This post is part of a series highlighting the summer projects from our office’s student research assistants. This part of the series is written by Andrew Henderson, who is a rising junior majoring in Meteorology at North Carolina State University.
Soil moisture plays a vital role in agriculture, meteorology, and drought-monitoring. Simply defined, soil moisture is the amount of water contained within a specified volume of soil. The amount of soil moisture in the soil is driven largely by precipitation, and there are numerous sensors that measure this response.
Although it seems logical all soil moisture sensors should respond to changes in soil moisture the same way, differences in soil moisture sensor models, tendencies, behaviors, and costs do not necessarily make this true. For instance, one soil moisture sensor may consistently report higher values than another, even if they are only inches apart in the soil.
So which model of soil moisture sensor is the best? Do less expensive soil moisture sensors perform as well as expensive sensors? In an attempt to answer these questions, an experiment was conducted inside (and outside) of the State Climate Office this summer.
Soil moisture sensors work by emitting tiny electrical pulses that create an electromagnetic field, which energize water molecules in the soil. The return pulse received by the sensor is directly related to the amount of water present in the soil, so the greater the return voltage, the higher the soil moisture.
We measure soil moisture as the percentage of water present, so a value of 0.5 would indicate that 50% of the composition of the soil is water. Soil moisture values between 0.4 and 0.5 indicate moist soil, while any value below 0.1 represents dry soil. Different soil types have different typical soil moisture values. For example, the sandy soils common in eastern North Carolina generally have lower soil moisture levels than loamy or clay soils.
To observe how various models of soil moisture sensors responded to precipitation, we placed sensors in bins filled with sand and topsoil, then subjected them to indoor and outdoor environments over a two-month period this summer.
We tested four different soil moisture sensors, all of which were placed at a depth of eight inches beneath the surface. On both the left and right sides of each bin, we placed Decagon 5TM and GS1 sensors, which at a cost of $115 and about $100 respectively are less expensive options. For comparison purposes, we tested Delta-T ML2x and ML3 probes, which are more expensive and therefore expected to provide a fairly accurate measure of soil moisture content.
For three weeks in June, we conducted our experiment indoors to see how the soil moisture sensors responded in a controlled environment. At five specific times, we added water equating to various precipitation amounts — 0.10 inches, 0.25 inches, 0.50 inches, and 0.75 inches — to both bins to see how the sensors responded to these simulated rainfall events. The water was measured and dispersed by hand into each of the bins using a 4″ diameter CoCoRaHS gauge.
In July, we moved the experiment outdoors and open to the mercy of the weather. For the first two weeks, daily showers and thunderstorms resulted in consistently high soil moisture levels. The middle of the month was drier, which caused the sandy soil to gradually dry out while the topsoil moisture content stayed relatively constant. Both soil types tended to dry out when the weather was warmest during the day and moisten overnight, but this effect was most prominent in the topsoil. Finally, a significant rainfall event on the night of July 16 led to a spike in soil moisture values.

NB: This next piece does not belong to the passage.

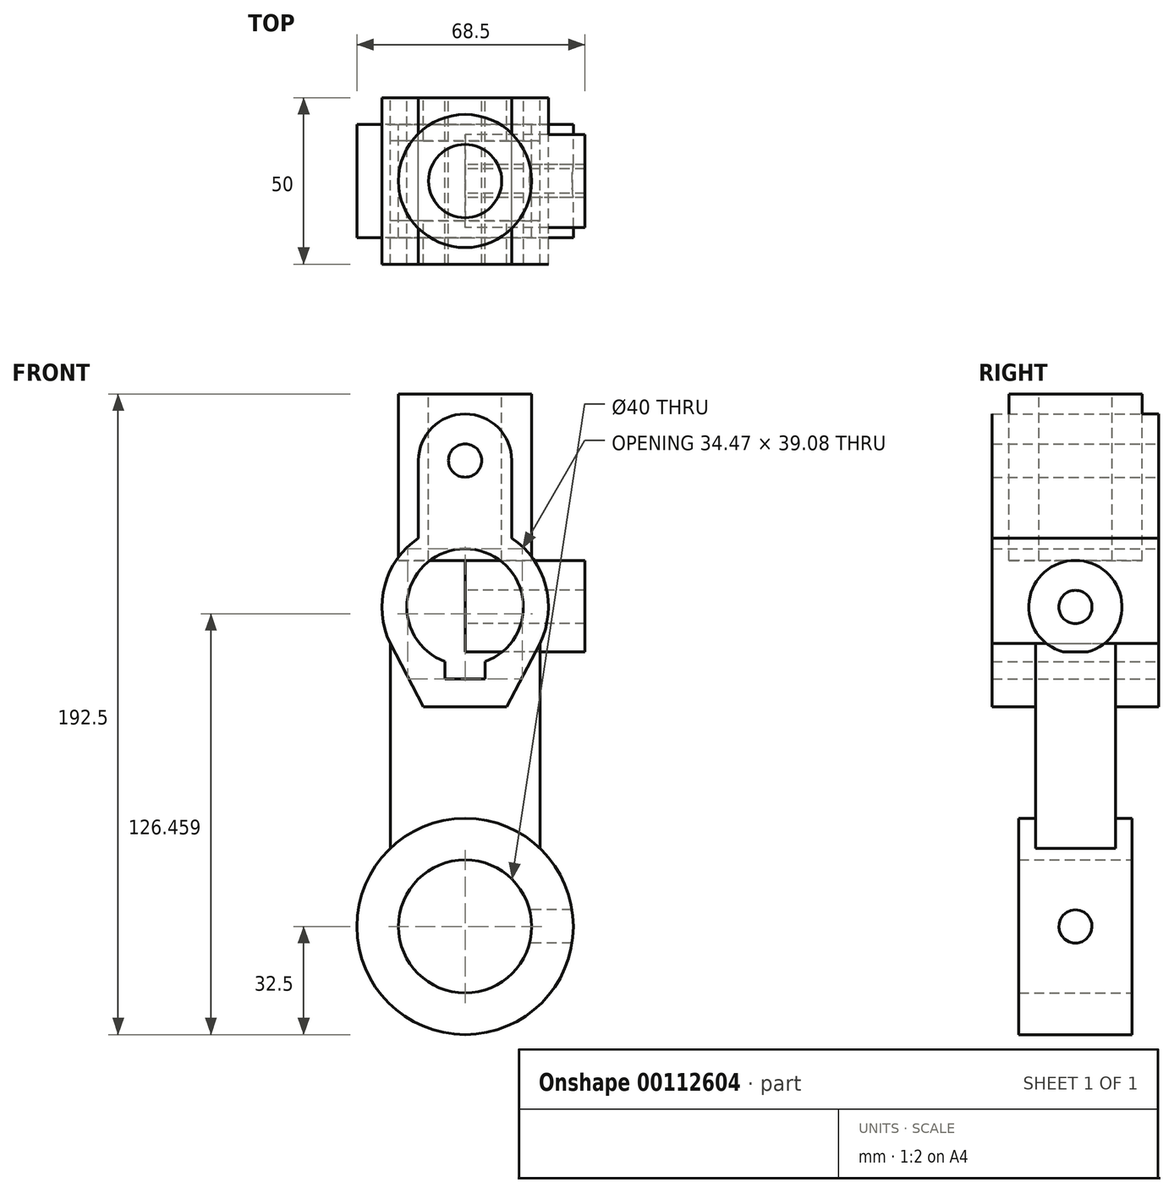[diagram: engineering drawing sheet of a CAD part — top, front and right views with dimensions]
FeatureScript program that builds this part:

The response curves of the different sensors for both the indoor and outdoor portions of the experiment are shown below.
Note that the ML2x sensor in the sand bin (orange line) was a sensor that was removed from an operational ECONet site after it began reporting strange values. It was suspected of being a faulty sensor, and our experiment confirmed the initial diagnosis that the sensor was not measuring soil moisture correctly.
This experiment resulted in a two-month long time series of soil moisture data that is useful in distinguishing trends among the four different soil moisture sensors. Knowing that the ML3 soil moisture sensor (black line) is the most expensive sensor, we used the ML3 as the control, or standard, for this experiment. If we compare the response curves of all of the other soil moisture sensors to the ML3, we immediately notice two things: the spread of the data between these six soil moisture sensors is very large, and some sensors have tendencies to consistently measure higher or lower than the ML3.
A primary objective of the experiment was to observe if each of the sensors responded similarly given a uniform amount of rainfall. This proved to be true, and all of the sensors reacted alike, only maintaining minor variations in response time and magnitude. In this case, the less expensive soil moisture sensors performed at the same level as the more expensive sensors. Despite a few calibration discrepancies leading to some sensors consistently measuring high or low, all of the soil moisture sensors responded alike when precipitation occurred.
As shown in the outdoor response curves, solar radiation, shadows, precipitation intensity, and wind can play a significant role in affecting the soil moisture levels. This project is still ongoing, and future work includes analyzing how each of these parameters may contribute to changes in soil moisture. In addition, plans are in place to observe how vegetation affects soil moisture, and to have another period of soil moisture collection data over the winter months.